Nothing can stop us

I can feel you dreamin' of me

Name:
Location: Detroit, Michigan, United States

I never much liked the flaps over zippers, needles, ovens, lawn mowers, or swimming. I love my Les Paul, and every song I've written with or without it.

24 May 2009

Might I Mistake Your Words?

In a crowded room
Smoked like glassy eyes
Glazed over with desire
Shoulders touch
The wishing well spills
Begin

And we don't know why
Just why we blink at the most
Critical of times
An even field
You keep me reeling
At the signs

Might I mistake your words
For promises
And I may misjudge
Our distances
But these are things
Most typical
And I am trusting
I can take it all

Oh, should I risk it
Or hold my hands and fold?


---------------------------------------


This year was a damn good test.
A damn good chance to prove to myself that sometimes I can be just a little bit invincible.
I am what I let myself be.
But god damn, it's so hard to be what I need to be.
I am surviving.
I am capable.
I am as stable as anyone else.
And while I may be a lot of unpleasant things, I am great ones too.
I will persevere and feel content.
It just takes the right state of mind.
"Thou art not lovelier than lilacs, - no"

18 May 2009

Boysetsfire "Across Five Years"

"I said I'm crazy one more time
Picked up the phone and wondered why
So many years of hidden dreams
Pushed down too far to ever win
Locked doors and hidden ghosts
Denied myself with every joke
This is not me
This could never be me
Remembering so many times
So many lies, so many lies
Ran so fast the years passed blind
So much time lost killing five
Whatever poison you may drink
Another list of 'no's' persist
Antique and out of reach
I lose my life and take it back
Crashed this side of happiness
Hit the floor or hit and miss
Without the strength to follow through
Walked right past this life in you
Just one more kiss
Just one more chance
Just one more life or circumstance
Just one more call
Taking a chance on circumstance"


---------------------------------------------


I love chances, I really, really do.

I also love this song which has randomly popped into my head at times for probably about the past five years.
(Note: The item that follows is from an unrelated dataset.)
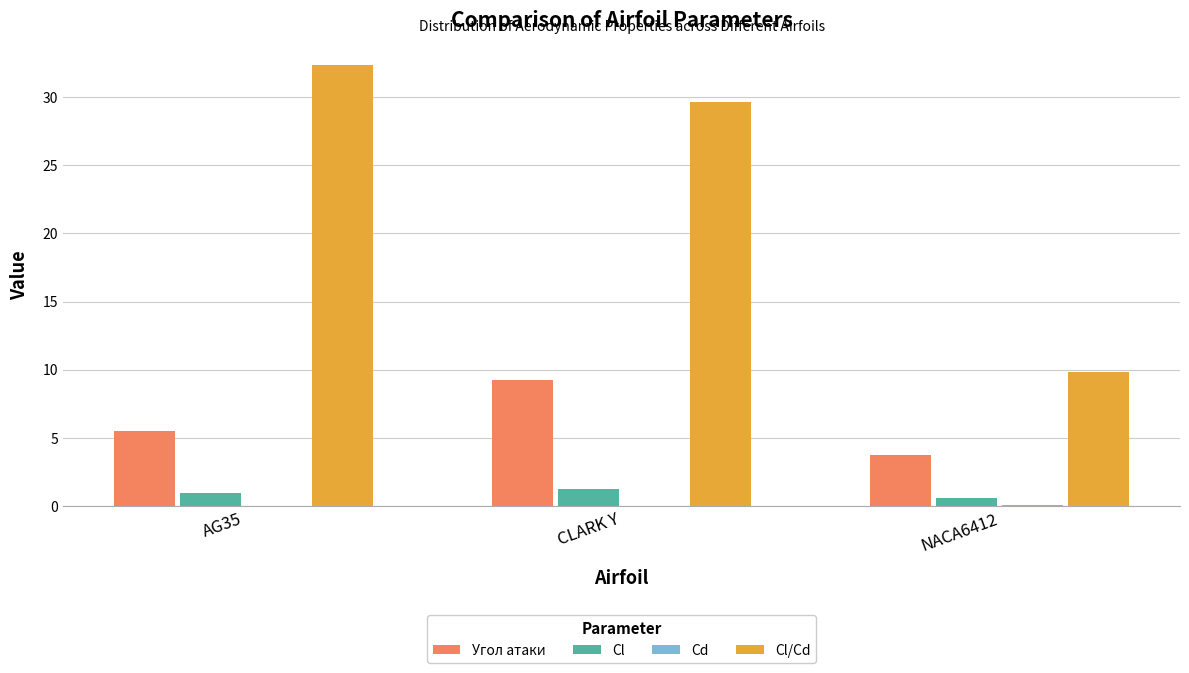

How many distinct data groups are displayed?

4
I think it's a fantastic song.

My body, my face in particular, has taken to uncontrollable twitching.

Sometimes I think strength is just allowing yourself to be battered over time out of something akin to a tired lack of resistance. Am I strong or do I just float along?

I am terribly shy, which I don't think is that great. I guess I'm not against my shyness, but I just wish it were effective in some way.
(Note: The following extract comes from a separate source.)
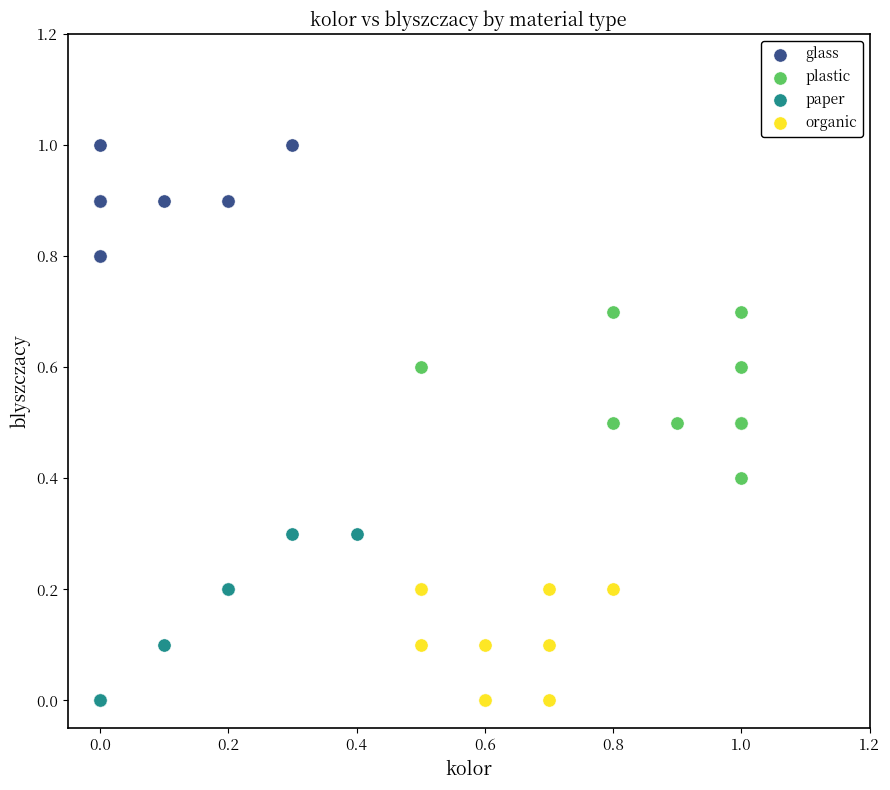

Which series contains the highest Y value?

glass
I find the stars and fireworks to be incredibly romantic. I basically just want to lay out under the sky at night all summer long. Maybe someone will join me. I tend to feel awfully alone under the night sky after a little while. And I do start to feel so dizzy, as if I can feel the earth spinning. One day it might just shake me off. Until then I'll continue to grip the grass tightly.

I want release. Comfort. The absence of deadlines and obligations. I want smiles. Fresh starts. Chances.

10 May 2009

I really thought I was prepared for this. I was relatively certain that I could handle this. I had forgotten how scared I would get every time I heard a noise that I couldn't readily distinguish. How every distorted sound was either crying or screaming. I didn't realize that every move and word had to be calculated and sheltered. I'm just not prepared for it. I don't think I'm strong enough. I'm so afraid that I'm not strong enough to take this. To be the mature person. To be the rock. It just feels like too much to ask from me. My conviction is wavering, my confidence is abandoning me. She's right, but she's wrong. How dare I sit there and try to convince her that everything is ok? I wasn't ready for this flood. I want stability. I want security. I want her to feel satisfied. I don't want to be alone, but I want to be strong enough to handle this on my own.

01 May 2009

Consequences of the Blameless

How happy can the night sky be
When its dazzle distills into day?
If the winds howl and the shadows fray
Warm welcomes are lonely to me.
Far away, flew, from the cusp to see
How close the earth would come to betray;
I stole away love and chose not to obey
And landed with bones all too empty.
But fleeting words do drift abound
And in their language flaunt;
My subtle tongue longs to expound
The miseries that haunt!
But blameless me expels old sound
As mysteries still taunt.


--------------------------------------------


Oh snap, I wrote a sonnet?
Sometimes free verse is too much freedom.
Sometimes I need a little structure to focus.